TRA WUNDERKAMMER,
CATALOGHI E ASSEMBLAGGI:
LO STATO DELLE COSE
Il pensiero è un abisso
IMAGERIE, CATALOGHI, INVENTARI. DEDICATO A RAFFAELLO BALDINI.
IL PENSIERO È UN ABISSO
DAL 21 NOVEMBRE 2015
AL 28 FEBBRAIO 2016
MUSAS
via della Costa, 26
SANTARCANGELO DI ROMAGNA
opere di
Giacomo Cossio
Massimiliano Fabbri
Gilberto Giovagnoli
Mariano Marini
Ilaria Margutti
Valentino Menghi
Rudy Mazzoni
Gregorio Ravaioli
Denis Riva
Fabrizio Zanuccoli
inaugurazione della mostra collettiva
SABATO 21 NOVEMBRE 2015 / ORE 17.30
“(...) e beh, la roba la devi ammucchiare, d'accordo, ma non devono essere dei mucchi, così, alla rinfusa, la roba deve avere un suo ordine, una sua disposizione, e la disposizione deve essere giusta, deve piacere, deve darti l'idea che ci stai insieme con questa roba, che non è solo della roba, sono delle creature, che le hai create tu."
RAFFAELLO BALDINI, La fondazione
Il nostro omaggio a Raffaello Baldini, a dieci anni dalla sua scomparsa, prende la forma di una rilettura in termini visivi del suo ultimo grande monologo poetico, La fondazione.
Una scelta affatto casuale, dovuta alla centralità che il mondo delle cose assume in questo testo offrendo in qualche misura la chiave per ripercorrere tutto quel complesso, quando non tormentato, rapporto con l’oggettività che ha interessato fortemente le arti moderne e contemporanee, passando da una messa in discussione della stessa possibilità rappresentativa a una parodia del mondo mercificato, dal kitsch ai feticci delle società spettacolari, dal riciclaggio alle pratiche di prelievo e decontestualizzazione, di innesto e collage.
Tuttavia l’incontro con la scrittura di Baldini, e con lo specifico di questo libro, genera un interessante cortocircuito delle modalità appena elencate: perché nei suoi versi gli oggetti diventano principalmente tessere di una condizione umana, estensioni concrete di una nevrosi che ha a che fare con il tempo, il rovinare del tempo, con il dramma del singolo più che con le trasformazioni subite dalla collettività.
Per lo stravagante protagonista del libro non è tanto la “roba” quanto la sua custodia, la fissazione a “tenere da conto” tutto, a porsi come vera matrice di un automatismo mentale, di una propensione a far sì che gli oggetti, i brandelli di ciò che è stato, le tracce materiali del proprio vissuto, diventino più importanti dell’esistenza stessa.
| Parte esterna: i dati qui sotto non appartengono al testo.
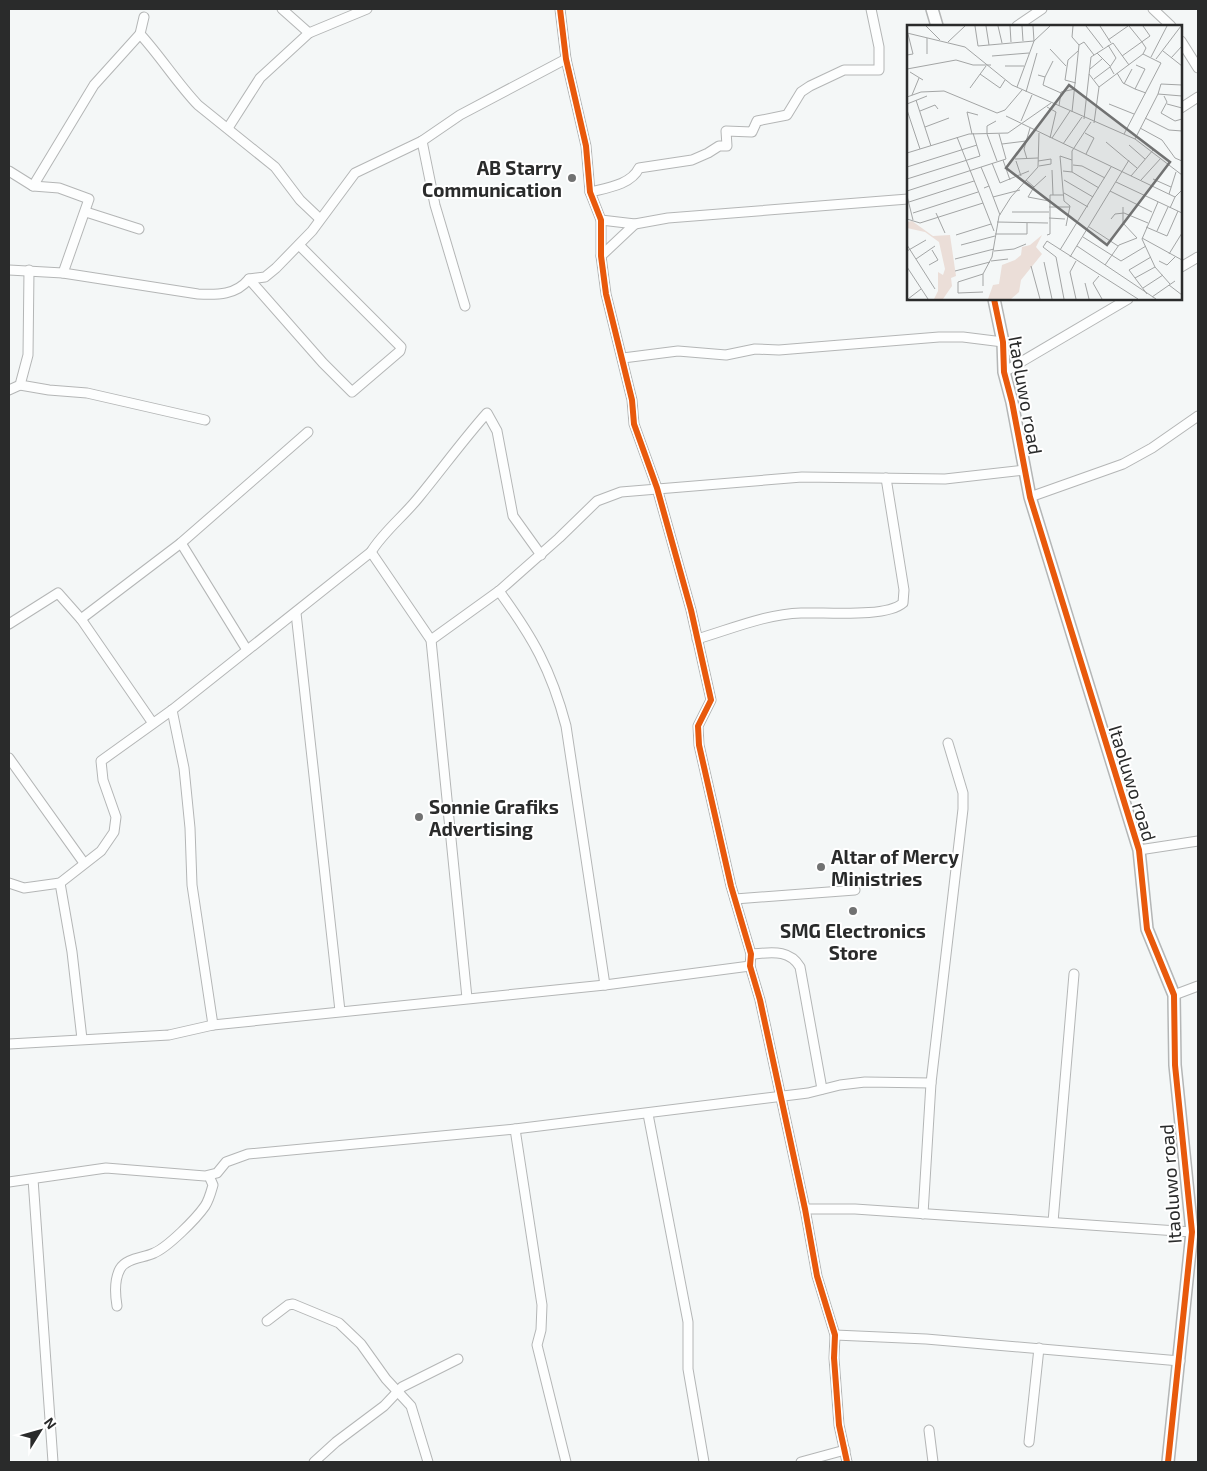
<svg xmlns="http://www.w3.org/2000/svg" width="1207" height="1471" viewBox="0 0 1207 1471" font-family="'Exo 2',sans-serif">
  <style>
    .lines { fill: none; stroke-linecap: round; stroke-linejoin: round }
    .minor-casing { stroke: #b4b6b6; stroke-width: 11 }
    .tertiary-casing { stroke: #b4b6b6; stroke-width: 14 }
    .minor { stroke: #fdfefe; stroke-width: 9 }
    .tertiary { stroke: #fdfefe; stroke-width: 11 }
    .cycleway-casing { stroke: #fff; stroke-width: 9 }
    .cycleway { stroke: #e8590c; stroke-width: 6 }
    .poi-dot { fill: #717272; stroke: #fff; stroke-width: 2 }
    .labels { text-anchor: middle; dominant-baseline: central; stroke-width: 4; stroke-linejoin: round; paint-order: stroke }
    .poi-label { font-size: 19px; font-weight: bold; fill: #2a2b2b; stroke: #fff; text-anchor: start }
    .street-label { font-size: 19px; fill: #2a2b2b; stroke: #fff }
    .inset-road { fill: none; stroke: #a3a5a5; stroke-width: 1 }
    .view { fill: #717272; fill-opacity: 0.15; stroke: #717272; stroke-width: 2.5 }
    .inset-edge { fill: none; stroke: #2a2b2b; stroke-width: 2.5 }
  </style>
  <rect width="100%" height="100%" fill="#f4f7f7"/>
  <g class="lines">
    <g class="minor-casing">
      <g id="minor">
        <path d="M282,9L309,33"/>
        <path d="M560,9L566,59L586,146L590,192L601,220V256L606,294L632,400L634,424L657,488L691,610L711,700L698,726L699,745L731,886L751,954L750,966L760,1000L805,1209L817,1276L835,1335L834,1358L839,1425L847,1462"/>
        <path d="M1153,9L1171,26"/>
        <path d="M144,17L140,34C161,57 177,83 198,105L275,167L300,200L320,219"/>
        <path d="M1017,26L1042,9"/>
        <path d="M1181,41L1198,68"/>
        <path d="M1181,108L1198,97"/>
        <path d="M228,128L260,78L309,33L367,9"/>
        <path d="M422,141L435,205L465,306"/>
        <path d="M9,171L33,186L59,188L89,199L63,273"/>
        <path d="M33,186L94,85L140,34"/>
        <path d="M590,192C606,188 631,185 639,168L692,160L708,153L719,146H727L726,131L752,132L757,121L787,115L801,92L810,86L844,70H879V47L871,9"/>
        <path d="M86,212L139,229"/>
        <path d="M601,220L635,224L668,218L908,199"/>
        <path d="M601,256L635,224"/>
        <path d="M1181,267L1198,257"/>
        <path d="M9,270L63,273L198,294C218,295 236,295 249,279L265,277L276,268L312,231L355,173L422,141L460,115L566,59"/>
        <path d="M249,279L323,363L352,392L400,351L401,347L299,245"/>
        <path d="M623,358L678,351L726,355L755,349L779,350L939,337H963L1003,342"/>
        <path d="M1004,372L1128,299"/>
        <path d="M20,385L49,390L87,393L205,420"/>
        <path d="M9,390L20,385L28,355L29,270"/>
        <path d="M1030,497L1123,464L1152,448L1198,416"/>
        <path d="M181,543L247,650"/>
        <path d="M371,552L431,640L467,998"/>
        <path d="M499,591C533,638 551,669 566,726L605,985"/>
        <path d="M296,613L340,1011"/>
        <path d="M81,619L181,543L308,432"/>
        <path d="M9,624L58,593L81,619L152,722"/>
        <path d="M697,639C731,629 766,614 801,613C825,612 886,618 903,603L904,590L886,478"/>
        <path d="M431,640L499,591L559,538L597,501L621,492L802,477L945,479L1024,470"/>
        <path d="M172,710L184,768L190,828L192,885L213,1025"/>
        <path d="M9,758L84,863"/>
        <path d="M1139,850L1198,841"/>
        <path d="M9,883L24,888L60,883L101,851L114,832L116,817L103,780L101,761L172,710L371,552C384,531 404,516 419,497C442,469 463,440 487,413L497,431L513,516L541,555"/>
        <path d="M60,883L72,952L82,1039"/>
        <path d="M735,899L855,890"/>
        <path d="M751,954C769,953 789,948 800,967L822,1089"/>
        <path d="M1174,995L1198,986"/>
        <path d="M9,1044L169,1035L213,1025L605,985L750,966"/>
        <path d="M648,1114L688,1322V1369L704,1462"/>
        <path d="M515,1129L542,1305L541,1330L537,1345L566,1462"/>
        <path d="M33,1179L53,1462"/>
        <path d="M9,1182L106,1168L205,1176L217,1173L226,1162L248,1154L515,1129L808,1093L840,1085L865,1082L931,1083"/>
        <path d="M805,1209H855L1192,1232"/>
        <path d="M923,1214L931,1083L963,809V793L948,743"/>
        <path d="M1053,1222L1074,974"/>
        <path d="M117,1306C115,1294 114,1280 120,1269C126,1258 144,1258 154,1253C168,1247 196,1219 205,1206C209,1200 211,1192 213,1185L209,1176"/>
        <path d="M267,1321L288,1305L293,1304L339,1323L361,1344L386,1379L411,1406L428,1462"/>
        <path d="M835,1335L926,1339L1180,1361"/>
        <path d="M929,1430L933,1462"/>
        <path d="M1029,1442L1039,1348"/>
        <path d="M314,1462L336,1442L384,1406L402,1387L458,1359"/>
        <path d="M801,1462L845,1450"/>
      </g>
    </g>
    <g class="tertiary-casing">
      <g id="tertiary">
        <path d="M932,9L937,26"/>
        <path d="M994,299L1003,342L1004,372L1012,402L1030,497L1139,850L1147,929L1174,995L1175,1065L1192,1232L1168,1462"/>
      </g>
    </g>
    <use href="#minor" class="minor"/>
    <use href="#tertiary" class="tertiary"/>
    <g class="cycleway-casing">
      <g id="cycleway">
        <path d="M560,9L566,59L586,146L590,192L601,220V256L606,294L632,400L634,424L657,488L691,610L711,700L698,726L699,745L731,886L751,954L750,966L760,1000L805,1209L817,1276L835,1335L834,1358L839,1425L847,1462"/>
        <path d="M994,299L1003,342L1004,372L1012,402L1030,497L1139,850L1147,929L1174,995L1175,1065L1192,1232L1168,1462"/>
      </g>
    </g>
    <use href="#cycleway" class="cycleway"/>
  </g>
  <g class="poi-dot">
    <circle cx="572" cy="178" r="5"/>
    <circle cx="419" cy="817" r="5"/>
    <circle cx="821" cy="867" r="5"/>
    <circle cx="853" cy="911" r="5"/>
  </g>
  <g class="labels">
    <g class="poi-label">
      <text x="562" y="167" text-anchor="end">AB Starry<tspan x="562" dy="22">Communication</tspan></text>
      <text x="429" y="806">Sonnie Grafiks<tspan x="429" dy="22">Advertising</tspan></text>
      <text x="831" y="856">Altar of Mercy<tspan x="831" dy="22">Ministries</tspan></text>
      <text x="853" y="930" text-anchor="middle">SMG Electronics<tspan x="853" dy="22">Store</tspan></text>
    </g>
    <g class="street-label">
      <text transform="translate(1026 395) rotate(80)">Itaoluwo road</text>
      <text transform="translate(1133 783) rotate(73)">Itaoluwo road</text>
      <text transform="translate(1170 1184) rotate(-94)">Itaoluwo road</text>
    </g>
  </g>
  <g transform="translate(907 25)">
    <rect width="275" height="275" fill="#f4f7f7"/>
    <path d="M5,196L26,211L43,210L49,251L44,253L45,261L36,274H27L31,266V247L36,250L38,244L32,217L18,207L0,203V197ZM135,210L129,222L135,229L114,255L112,267L104,274H81L86,260L92,259L95,240L108,235L114,230L115,222L123,220Z" fill="#ebded8"/>
    <path class="inset-road" d="M19,1L33,15M68,1L71,21L127,16L143,1M79,1L82,20M91,1L95,18M103,1L104,17M115,1L116,16M166,1L165,12L172,20M179,1L196,23M193,1L204,18M222,1L235,17M0,8L58,22L105,60L228,114L275,150M201,15L221,1M41,17L58,1M201,20L209,33L203,42M143,24L159,41M256,26L275,41M190,28L203,41M20,29V13M0,30L6,29L1,9M85,31L122,28M215,31L243,11L236,1M244,32L260,1M264,33L275,21M249,34L274,1M229,40L238,44L228,64L239,68M98,41H117M0,44L49,35L66,40H84M183,44L195,34M3,47L16,55M210,48L216,58L228,64M73,49L93,63L98,55M182,49L192,62L187,98M131,50L138,52L136,60L154,68M138,52L146,36M187,54L203,42L207,49M169,58L158,55L161,35L171,26M217,59L225,44M110,62L127,16L126,1M192,62L236,29M63,63L79,41M119,67L130,28M251,69L254,59L275,60M5,70L12,53M257,71L260,77L254,88L268,96L275,94M0,72L14,67L37,66L90,88L98,85L115,65M9,75L24,121M0,79L20,71M202,79L227,89M260,79L275,83M152,81L154,67L168,64M140,82L149,87L143,113M0,85L13,124M13,86L28,80L31,84M165,87L172,20L177,17L187,30M99,91L268,172M238,93L262,105L275,106M177,94L184,32L206,18L222,40M89,96L80,101V109L90,136M114,96L125,70M18,102L42,93M233,103L255,115L268,133L275,136M178,108L187,113L179,129M65,109L60,87L71,90M217,109L254,38L236,29L239,23L235,17M50,112L87,206M145,113L163,86M228,114L251,69L275,71M199,117L230,143M95,119L119,116M156,119L175,92M222,120L238,134M0,128L62,109L101,108L144,78M108,134L131,133M120,134L117,124L123,103M96,135L103,155M109,136L114,151M131,136L144,134V139L132,141M85,138L93,158L122,146M166,140L175,141L198,153M0,142L70,120M74,142L82,161L77,163M145,145L146,170M156,146L165,147L192,163M165,147V126L184,97M224,151L246,125M0,154L73,131L66,108M246,154L264,162M119,155L127,162L121,172L142,176M157,155L186,172M234,155L254,133M209,157L275,188M82,161L93,190M127,162L139,151M0,166L99,134L92,109M203,166L245,187M157,168L181,182M262,169L269,147M0,171L6,195M86,172L113,165M2,177L67,156M251,177L235,214L248,242L263,259M142,182H163M216,182V198L230,213M263,183L268,172L275,165M105,187H142M6,188L71,167M29,188L38,208M142,193L158,194M0,194L13,198L76,178M204,194L208,189L217,188L241,198M90,197L141,198M159,201L163,181L157,176L153,131L165,135M182,202L211,221M239,202L260,211L271,186M250,206L261,182M88,209H120V198M49,210L84,199M140,210L143,209V170H156M176,212L214,236L239,221M235,213L275,235M0,220L28,264M54,220L88,211M170,221L249,274M153,225L204,142M0,226L19,215M87,226L107,224L119,219M262,229L275,208M163,232L222,135M9,234L28,221M48,234L87,224M84,236L101,234M169,236L163,247L169,274M252,236L260,240L268,232M137,237L145,274M22,240L31,235L25,225M198,240L212,220L230,213M124,241L133,274M0,242L21,274M48,246L83,237M192,251L186,258L195,274M228,253L248,242M178,258L182,274M262,260L275,270M76,261V249L85,232L92,191L104,172L131,142L132,108M236,263L256,250M76,267L51,268V257L76,249M240,269L222,245L244,232M245,272L268,256M1,274L14,264M157,274L149,232L136,222L140,216L231,274"/>
    <path class="view" d="M162,60L263,137L200,220L99,143Z"/>
    <rect width="275" height="275" class="inset-edge"/>
  </g>
  <rect width="1207" height="1471" fill="none" stroke="#2a2b2b" stroke-width="20"/>
  <g transform="translate(40 1431) rotate(53)" stroke="#ffffff" stroke-width="4" paint-order="stroke">
  <path d="M0-4L9 19L0 12L-9 19Z" fill="#2a2b2b"/>
  <text y="-8" font-size="14" font-weight="bold" text-anchor="middle" fill="#2a2b2b">N</text>
  </g>
</svg>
E in questo accumulare per trattenere si staglia come leitmotiv la ricerca di un ordine, di una ragione: ammassare, accostare, allestire per far emergere un disegno, per rinvenire nell’opaca trafila delle cose una narrazione, un racconto.
È proprio a questo meccanismo che si allineano le tavole, i compendiari, gli assemblaggi realizzati dagli artisti in mostra, dove trovano posto, con maniacalità certosina o assecondando una casualità di cui difficile è rinvenire la logica, oggetti di ogni tipo, di uso comune o assolutamente improbabili, accomunati dal fatto di essere posti in una nuova sequenza discorsiva, in una nuova mitologia.
Scriveva Roland Barthes: “bisogna non dimenticare che l’oggetto è il migliore portatore del soprannaturale: c’è facilmente nell’oggetto una perfezione e insieme un’assenza di origine, una chiusura e una brillantezza, una trasformazione della vita in materia (la materia è assai più magica della vita), e per dir tutto un silenzio che appartiene all’ordine del meraviglioso”.
Ripristinare il meraviglioso attraverso il prosaico: perché il pensiero è un abisso e solo tramite le sue analogiche, ardite connessioni ciò che ci circonda ritorna a essere vitale. Proprio attraverso la trama che rilega l’una con l’altra le cose, attraverso la loro catalogazione, che altro non è che un mettere insieme un universo simbolico e allegorico – dove creare diventa in primo luogo ri-significare tutto quello che c’è già.